The real invasion is not of people but of carbon. Since the Industrial Revolution, we have pumped 2.4 trillion tonnes of CO2 into the atmosphere, warming the planet by 1.2 degrees Celsius. This thermal energy is now redistributing itself through extreme weather events, which in turn disrupt agriculture, water supplies, and livelihoods. The World Bank estimates that by 2050, 216 million people could be climate migrants. Hegseth's 'invasion' rhetoric taps into a fear of the other, but the true threat we face is a biosphere in collapse.
European nations are indeed struggling with migration, but the solution is not to fortify borders or blame cultural weakness. It is to invest in the energy transition. Solar and wind power are now cheaper than coal and gas in most markets. The International Energy Agency reports that global renewable capacity will grow by 2,400 gigawatts by 2027, equivalent to the total power capacity of the United States. We have the technological solutions. What we lack is the will.
Hegseth's invocation of D-Day betrays a nostalgic militarism that is ill-suited to the interconnected challenges of the 21st century. The beaches of Normandy symbolise a single, decisive battle. The climate crisis, by contrast, is a slow-motion catastrophe that demands sustained, collective action. If we treat migration as an invasion, we will build walls and ignore the rising seas that will eventually breach them. A more accurate analogy would be a slow bleed: a haemorrhage of habitable land, unfolding over decades, that no wall can stop.
We must confront the physical reality: the planet is warming, and people will move. The data is clear. Between 2008 and 2022, an average of 24 million people per year were displaced by weather-related disasters. This is not an invasion. It is a rearrangement of human geography, driven by forces we have set in motion. The choice we face is not between open borders and fortress Europe. It is between accelerating the energy transition and managing its consequences, or doing nothing and watching the chaos grow.
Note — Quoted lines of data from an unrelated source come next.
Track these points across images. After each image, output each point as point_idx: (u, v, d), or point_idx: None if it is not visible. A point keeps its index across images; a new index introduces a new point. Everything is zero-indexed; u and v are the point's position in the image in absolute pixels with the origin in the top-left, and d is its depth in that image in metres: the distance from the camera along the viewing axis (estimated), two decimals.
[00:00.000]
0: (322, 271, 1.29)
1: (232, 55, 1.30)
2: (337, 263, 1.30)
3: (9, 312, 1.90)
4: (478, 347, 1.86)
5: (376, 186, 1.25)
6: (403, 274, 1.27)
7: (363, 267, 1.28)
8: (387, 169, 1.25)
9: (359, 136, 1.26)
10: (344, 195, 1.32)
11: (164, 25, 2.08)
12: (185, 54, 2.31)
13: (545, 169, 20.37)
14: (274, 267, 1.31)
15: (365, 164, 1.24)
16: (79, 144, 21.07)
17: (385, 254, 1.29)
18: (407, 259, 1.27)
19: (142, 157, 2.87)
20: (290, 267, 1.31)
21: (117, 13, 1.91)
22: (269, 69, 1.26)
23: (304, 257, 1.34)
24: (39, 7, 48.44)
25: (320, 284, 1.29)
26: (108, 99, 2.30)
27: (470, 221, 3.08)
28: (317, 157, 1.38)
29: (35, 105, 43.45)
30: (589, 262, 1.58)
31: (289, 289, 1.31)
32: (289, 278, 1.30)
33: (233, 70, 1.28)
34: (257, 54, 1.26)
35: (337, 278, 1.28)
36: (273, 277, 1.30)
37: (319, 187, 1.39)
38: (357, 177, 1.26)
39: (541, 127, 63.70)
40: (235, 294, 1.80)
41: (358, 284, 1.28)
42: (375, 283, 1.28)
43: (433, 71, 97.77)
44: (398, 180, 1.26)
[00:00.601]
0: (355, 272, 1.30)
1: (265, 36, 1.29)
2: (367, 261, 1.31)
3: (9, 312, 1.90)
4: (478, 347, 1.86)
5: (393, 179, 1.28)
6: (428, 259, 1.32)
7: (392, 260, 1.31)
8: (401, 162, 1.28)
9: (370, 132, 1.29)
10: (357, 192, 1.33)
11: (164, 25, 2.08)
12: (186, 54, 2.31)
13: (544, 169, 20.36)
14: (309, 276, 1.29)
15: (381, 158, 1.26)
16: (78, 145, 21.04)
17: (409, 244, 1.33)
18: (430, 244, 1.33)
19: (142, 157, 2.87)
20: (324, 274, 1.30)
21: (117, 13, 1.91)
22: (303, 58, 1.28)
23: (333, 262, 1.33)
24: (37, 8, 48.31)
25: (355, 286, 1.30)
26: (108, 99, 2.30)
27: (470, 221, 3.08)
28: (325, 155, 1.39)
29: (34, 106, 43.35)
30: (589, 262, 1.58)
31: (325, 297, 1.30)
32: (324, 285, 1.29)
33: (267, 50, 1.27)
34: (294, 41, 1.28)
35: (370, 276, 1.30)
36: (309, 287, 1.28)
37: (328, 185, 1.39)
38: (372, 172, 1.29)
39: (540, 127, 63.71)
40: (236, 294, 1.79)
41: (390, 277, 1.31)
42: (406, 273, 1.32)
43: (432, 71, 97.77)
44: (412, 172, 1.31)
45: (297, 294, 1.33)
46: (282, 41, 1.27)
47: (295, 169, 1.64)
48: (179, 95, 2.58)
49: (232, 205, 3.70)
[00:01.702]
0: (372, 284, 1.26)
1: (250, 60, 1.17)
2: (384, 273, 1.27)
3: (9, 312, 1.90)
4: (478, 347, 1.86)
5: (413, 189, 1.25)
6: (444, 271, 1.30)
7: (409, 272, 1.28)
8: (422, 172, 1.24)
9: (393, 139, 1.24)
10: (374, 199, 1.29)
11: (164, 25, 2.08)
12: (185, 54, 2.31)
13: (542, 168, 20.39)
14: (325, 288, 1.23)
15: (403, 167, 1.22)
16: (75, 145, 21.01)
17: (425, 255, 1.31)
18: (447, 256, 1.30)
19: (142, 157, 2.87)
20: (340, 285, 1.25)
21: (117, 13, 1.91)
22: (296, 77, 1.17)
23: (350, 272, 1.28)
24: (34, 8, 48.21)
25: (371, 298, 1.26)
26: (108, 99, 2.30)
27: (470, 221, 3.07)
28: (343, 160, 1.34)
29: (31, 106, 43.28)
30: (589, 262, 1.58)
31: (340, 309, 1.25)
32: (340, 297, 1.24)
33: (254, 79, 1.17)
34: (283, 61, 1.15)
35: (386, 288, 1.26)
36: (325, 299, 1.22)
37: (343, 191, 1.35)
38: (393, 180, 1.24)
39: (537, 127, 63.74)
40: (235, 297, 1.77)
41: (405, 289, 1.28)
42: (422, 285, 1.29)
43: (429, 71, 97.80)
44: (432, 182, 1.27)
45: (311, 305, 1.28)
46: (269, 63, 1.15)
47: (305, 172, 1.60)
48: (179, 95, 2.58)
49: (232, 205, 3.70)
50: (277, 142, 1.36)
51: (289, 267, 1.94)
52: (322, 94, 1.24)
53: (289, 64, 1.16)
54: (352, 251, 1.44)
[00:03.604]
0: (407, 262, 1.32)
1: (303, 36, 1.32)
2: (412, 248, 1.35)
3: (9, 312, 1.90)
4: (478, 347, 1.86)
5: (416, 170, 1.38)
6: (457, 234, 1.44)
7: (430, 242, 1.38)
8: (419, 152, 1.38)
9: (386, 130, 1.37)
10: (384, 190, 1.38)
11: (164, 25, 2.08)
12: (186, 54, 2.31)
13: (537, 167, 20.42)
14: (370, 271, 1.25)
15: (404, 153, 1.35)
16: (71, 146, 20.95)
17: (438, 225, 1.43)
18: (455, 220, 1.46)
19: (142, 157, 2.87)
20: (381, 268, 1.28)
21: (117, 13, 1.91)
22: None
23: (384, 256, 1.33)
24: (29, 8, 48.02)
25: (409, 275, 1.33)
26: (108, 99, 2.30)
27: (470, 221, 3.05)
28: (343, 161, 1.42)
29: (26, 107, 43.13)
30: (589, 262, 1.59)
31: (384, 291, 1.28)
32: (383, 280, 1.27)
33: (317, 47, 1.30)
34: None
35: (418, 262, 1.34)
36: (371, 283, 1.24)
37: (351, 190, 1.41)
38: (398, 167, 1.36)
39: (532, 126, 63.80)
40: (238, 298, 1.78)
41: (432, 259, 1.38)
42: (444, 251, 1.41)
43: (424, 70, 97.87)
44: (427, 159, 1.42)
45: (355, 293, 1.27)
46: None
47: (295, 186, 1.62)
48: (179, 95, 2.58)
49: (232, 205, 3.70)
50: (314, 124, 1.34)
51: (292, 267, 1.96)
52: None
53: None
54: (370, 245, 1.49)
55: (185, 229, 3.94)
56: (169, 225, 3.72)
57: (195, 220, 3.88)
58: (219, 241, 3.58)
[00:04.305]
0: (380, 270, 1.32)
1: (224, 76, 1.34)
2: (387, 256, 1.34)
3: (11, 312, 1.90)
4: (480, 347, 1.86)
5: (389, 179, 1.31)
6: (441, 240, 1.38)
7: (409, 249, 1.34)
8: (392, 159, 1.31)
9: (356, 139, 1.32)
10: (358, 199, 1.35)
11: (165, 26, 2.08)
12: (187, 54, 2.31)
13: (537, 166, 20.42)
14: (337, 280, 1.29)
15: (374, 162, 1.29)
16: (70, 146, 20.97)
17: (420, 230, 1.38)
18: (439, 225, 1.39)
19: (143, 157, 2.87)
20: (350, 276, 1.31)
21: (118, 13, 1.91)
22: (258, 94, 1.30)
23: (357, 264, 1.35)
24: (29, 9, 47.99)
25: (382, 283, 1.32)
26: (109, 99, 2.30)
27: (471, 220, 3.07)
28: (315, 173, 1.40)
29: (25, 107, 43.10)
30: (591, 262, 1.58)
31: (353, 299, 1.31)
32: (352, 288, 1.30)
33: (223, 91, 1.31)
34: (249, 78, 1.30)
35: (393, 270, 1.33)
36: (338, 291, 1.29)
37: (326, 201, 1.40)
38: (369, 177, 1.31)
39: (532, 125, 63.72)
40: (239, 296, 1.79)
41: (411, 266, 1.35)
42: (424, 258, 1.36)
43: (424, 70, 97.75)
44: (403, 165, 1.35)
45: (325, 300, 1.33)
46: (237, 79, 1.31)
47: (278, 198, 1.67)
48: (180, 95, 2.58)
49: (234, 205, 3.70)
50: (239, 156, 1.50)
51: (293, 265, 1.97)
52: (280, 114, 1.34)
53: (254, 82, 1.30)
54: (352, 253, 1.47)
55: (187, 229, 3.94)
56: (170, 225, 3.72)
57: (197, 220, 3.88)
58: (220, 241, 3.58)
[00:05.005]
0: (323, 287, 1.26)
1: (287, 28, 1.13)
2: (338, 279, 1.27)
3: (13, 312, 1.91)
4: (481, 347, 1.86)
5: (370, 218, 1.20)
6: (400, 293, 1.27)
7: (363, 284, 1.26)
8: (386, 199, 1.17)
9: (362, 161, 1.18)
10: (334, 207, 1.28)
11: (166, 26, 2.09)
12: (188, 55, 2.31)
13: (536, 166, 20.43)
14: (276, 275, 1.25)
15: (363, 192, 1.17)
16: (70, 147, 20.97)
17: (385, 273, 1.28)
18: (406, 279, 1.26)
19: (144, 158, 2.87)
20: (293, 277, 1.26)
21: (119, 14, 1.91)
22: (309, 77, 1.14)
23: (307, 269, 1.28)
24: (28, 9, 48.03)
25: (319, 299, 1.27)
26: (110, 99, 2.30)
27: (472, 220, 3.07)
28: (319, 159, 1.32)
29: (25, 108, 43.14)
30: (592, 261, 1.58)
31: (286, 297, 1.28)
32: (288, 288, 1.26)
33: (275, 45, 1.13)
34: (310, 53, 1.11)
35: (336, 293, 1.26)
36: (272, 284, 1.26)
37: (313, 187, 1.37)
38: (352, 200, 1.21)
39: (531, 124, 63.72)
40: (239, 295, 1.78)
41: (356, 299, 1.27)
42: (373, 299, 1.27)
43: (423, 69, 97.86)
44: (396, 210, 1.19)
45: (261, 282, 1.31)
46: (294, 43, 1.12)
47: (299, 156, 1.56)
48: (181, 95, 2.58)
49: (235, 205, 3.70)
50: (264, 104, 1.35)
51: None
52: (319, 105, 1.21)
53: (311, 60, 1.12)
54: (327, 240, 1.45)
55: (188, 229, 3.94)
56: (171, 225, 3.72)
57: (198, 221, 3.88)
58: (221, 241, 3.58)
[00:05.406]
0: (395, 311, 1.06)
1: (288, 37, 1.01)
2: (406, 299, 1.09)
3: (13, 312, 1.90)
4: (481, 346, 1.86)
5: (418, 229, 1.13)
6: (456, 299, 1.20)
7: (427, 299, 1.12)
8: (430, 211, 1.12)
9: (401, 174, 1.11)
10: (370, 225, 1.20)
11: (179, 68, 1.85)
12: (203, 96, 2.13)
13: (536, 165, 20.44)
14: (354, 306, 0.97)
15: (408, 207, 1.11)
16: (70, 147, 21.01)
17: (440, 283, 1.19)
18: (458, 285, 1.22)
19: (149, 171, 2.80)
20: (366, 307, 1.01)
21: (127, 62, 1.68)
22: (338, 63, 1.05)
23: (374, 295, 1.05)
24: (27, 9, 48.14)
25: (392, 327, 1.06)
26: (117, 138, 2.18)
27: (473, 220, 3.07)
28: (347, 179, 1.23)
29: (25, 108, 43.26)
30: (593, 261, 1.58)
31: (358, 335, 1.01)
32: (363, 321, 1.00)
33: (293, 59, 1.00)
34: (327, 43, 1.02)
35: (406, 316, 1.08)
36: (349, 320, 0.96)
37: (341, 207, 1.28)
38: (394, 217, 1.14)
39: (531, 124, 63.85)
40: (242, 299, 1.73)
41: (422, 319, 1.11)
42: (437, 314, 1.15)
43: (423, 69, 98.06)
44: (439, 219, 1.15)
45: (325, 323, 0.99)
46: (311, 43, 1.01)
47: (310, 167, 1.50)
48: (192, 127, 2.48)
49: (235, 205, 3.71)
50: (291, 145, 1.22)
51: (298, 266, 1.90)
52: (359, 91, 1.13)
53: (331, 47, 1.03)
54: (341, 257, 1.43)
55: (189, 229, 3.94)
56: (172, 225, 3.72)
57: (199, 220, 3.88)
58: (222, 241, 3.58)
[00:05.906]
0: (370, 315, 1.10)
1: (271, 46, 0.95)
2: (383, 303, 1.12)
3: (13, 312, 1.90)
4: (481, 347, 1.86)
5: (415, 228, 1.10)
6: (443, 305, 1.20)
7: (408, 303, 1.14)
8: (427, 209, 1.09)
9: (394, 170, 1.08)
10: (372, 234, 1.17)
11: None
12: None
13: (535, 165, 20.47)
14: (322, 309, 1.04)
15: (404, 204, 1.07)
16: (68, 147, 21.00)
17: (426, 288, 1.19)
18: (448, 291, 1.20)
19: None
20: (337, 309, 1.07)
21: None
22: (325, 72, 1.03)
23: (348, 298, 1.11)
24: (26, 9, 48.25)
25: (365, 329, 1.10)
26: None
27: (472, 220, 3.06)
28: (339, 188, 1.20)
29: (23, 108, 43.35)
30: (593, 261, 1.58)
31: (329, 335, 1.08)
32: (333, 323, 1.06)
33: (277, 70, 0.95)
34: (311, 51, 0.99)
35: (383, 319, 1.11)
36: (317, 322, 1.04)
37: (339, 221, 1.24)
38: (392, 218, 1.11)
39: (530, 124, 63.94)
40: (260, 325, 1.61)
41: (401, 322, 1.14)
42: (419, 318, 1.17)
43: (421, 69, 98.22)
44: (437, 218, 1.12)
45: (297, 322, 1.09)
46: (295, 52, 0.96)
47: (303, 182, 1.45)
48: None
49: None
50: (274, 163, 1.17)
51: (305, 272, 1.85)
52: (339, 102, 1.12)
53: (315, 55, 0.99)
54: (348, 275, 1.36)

To invoke D-Day is to invoke a moment of supreme sacrifice for a cause of universal liberation. The cause today is not liberation from an external enemy but from our own addiction to fossil fuels. That battle is fought not on beaches but in boardrooms, laboratories, and polling stations. Hegseth's rhetoric may rally a certain base, but it does nothing to address the underlying crisis. As a scientist, I measure urgency in degrees Celsius and parts per million. As a human, I measure it in displaced lives.
Let us honour the memory of D-Day by showing the same courage in the face of our current existential threat. Not by building walls, but by transforming our energy systems and building a world where migration is a choice, not a necessity. The invasion we should fear is not of people crossing borders, but of carbon crossing the 1.5-degree threshold. That is the battle we must win.